With the threat system on high alert, vets don’t live normal lives. And this is generally accompanied by depression, anger and compromised thinking ability, which lead vets to isolate themselves. Doidge says: “As they withdraw from activities, the circuitry for those activities begins to weaken. (Another plastic principle is that it is a use-it-or-lose-it brain, and neuronal connections that are not reinforced will atrophy or weaken.) They might try and do high-level activities, but their brains have trouble with them. Soon they develop something called learned non-use. Learned non-use is not a form of laziness; it is what the brain takes away from repeated efforts to do something, and finding it can’t.”
That is to say, when the brain repeatedly tries and fails to do something, it deploys its resources in other areas. If a vet needs companionship, but his brain can’t force itself to mingle with other people in a crowd, it will ultimately quit trying. And so harmful habits can become part of learned behavior too, Doidge points out.
Compounding these problems is a lack of sleep. Many vets are plagued with nightmares, sometimes called night terrors, which are like sleeping flashbacks. Others are on alert waiting for a night attack or patrolling the perimeters of their backyards to keep their kids safe from the bad guys. But that lack of sleep inhibits healing.
“With the threat system so often on, screaming ’emergency,’ they can’t sleep normally, concentrate, do high-level thought, and they withdraw from their normal activities,” says Doidge. “This adds a new burden on the nervous system. Sleep is necessary for resetting the brain, consolidating new learning, working through trauma, and the healing and the immune system.”
That helps to explain why vets have been helped by devices like Alpha-Stim, which wafts an alpha wave through someone’s brain from earlobe to earlobe. At the Rimrock Foundation in Billings, Mont., in about 20 minutes of therapy, I watched a young drug addict and beating victim change from a tense young woman who couldn’t sleep to a very tired teenager who badly wanted a nap. Now there are also recordings that do pretty much the same thing.

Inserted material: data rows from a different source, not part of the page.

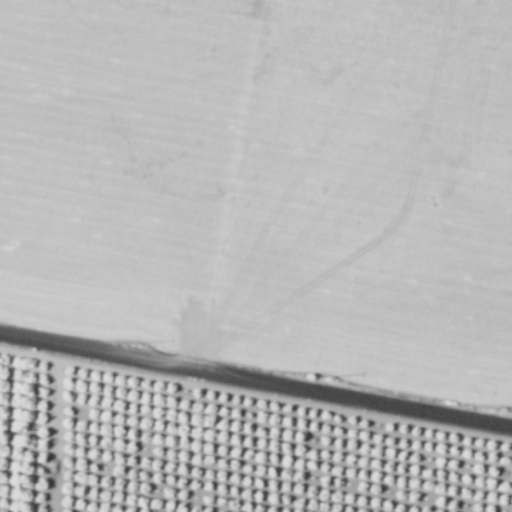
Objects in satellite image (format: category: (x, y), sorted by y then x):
crop: (268, 171)
road: (255, 377)
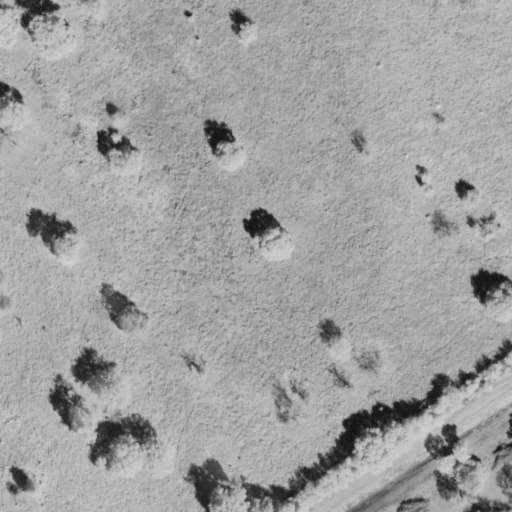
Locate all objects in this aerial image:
road: (421, 450)
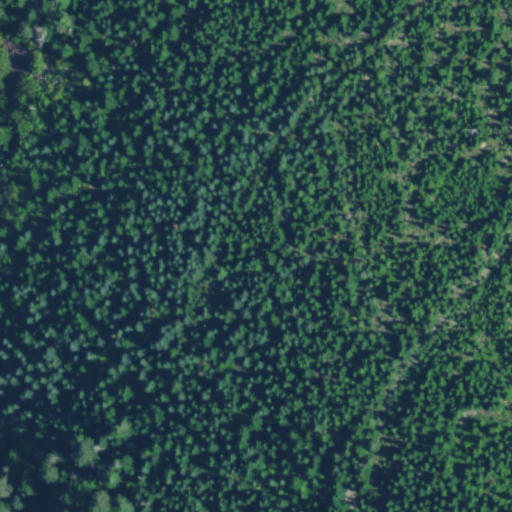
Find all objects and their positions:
road: (425, 360)
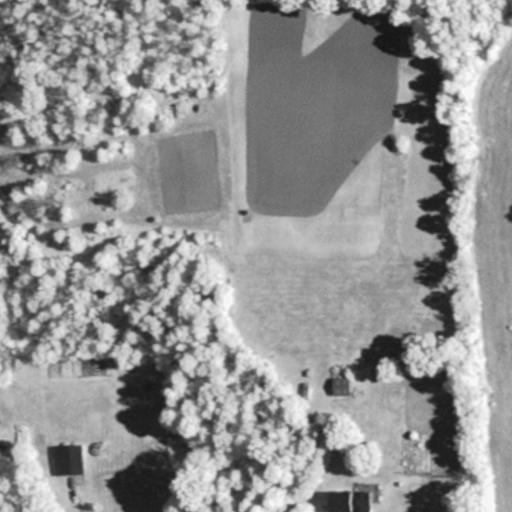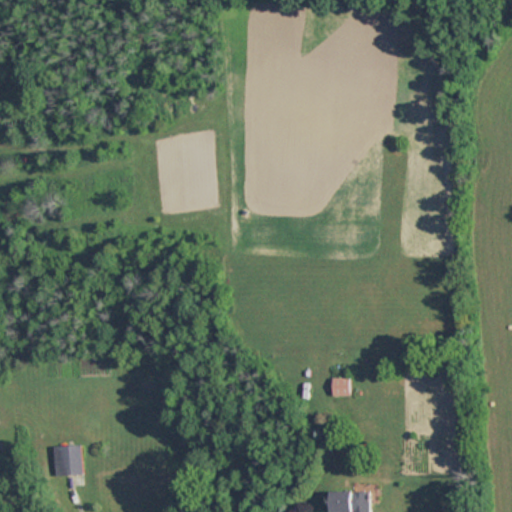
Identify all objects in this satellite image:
building: (344, 386)
building: (344, 386)
building: (68, 459)
building: (69, 460)
building: (354, 501)
building: (354, 501)
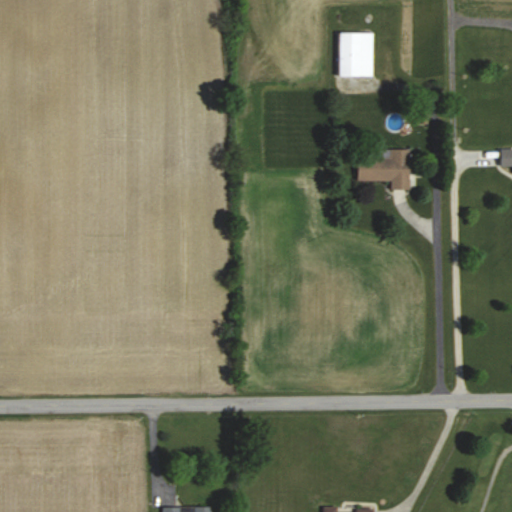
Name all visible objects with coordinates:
building: (355, 54)
building: (505, 156)
building: (386, 168)
road: (454, 201)
road: (438, 288)
road: (256, 403)
road: (428, 459)
building: (187, 508)
building: (343, 510)
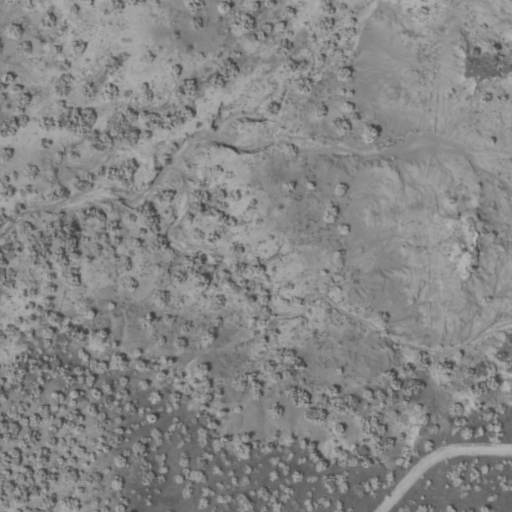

So sleep helps the brain to restore some of the damage. Here are some other therapy suggestions from Doidge, whose book, “The Brain That Changes Itself: Stories of Personal Triumph from the Frontiers of Brain Science,” is about the neuroplasticity revolution and how it is helping people like our combat vets. It’s a remarkable book.
Doidge says: “What is required is a treatment that can do two things. We know that to actually change a circuit, at some point we have to activate it, and then it enters a more malleable state. And we have to activate it while the person’s threat system is turned down. A number of treatments can do this: Eye Movement Desensitization, and Reprocessing (if done while the person’s mental resources are maximized), a related treatment called Brainspotting by David Grand, some energy therapies, certain kinds of hypnosis, and a new treatment that has people read over detailed narratives of their traumas while taking (for a few hours) an old antihypertensive drug called Propranolol which quiets the autonomic nervous system. In many cases, they can all accomplish this successfully. These are all neuroplastic interventions because they use mental experience to alter brain circuits.”
So there you have it, one of the best neurological explanations of PTSD that I’ve seen. But we’re going to have to continue working on the therapies.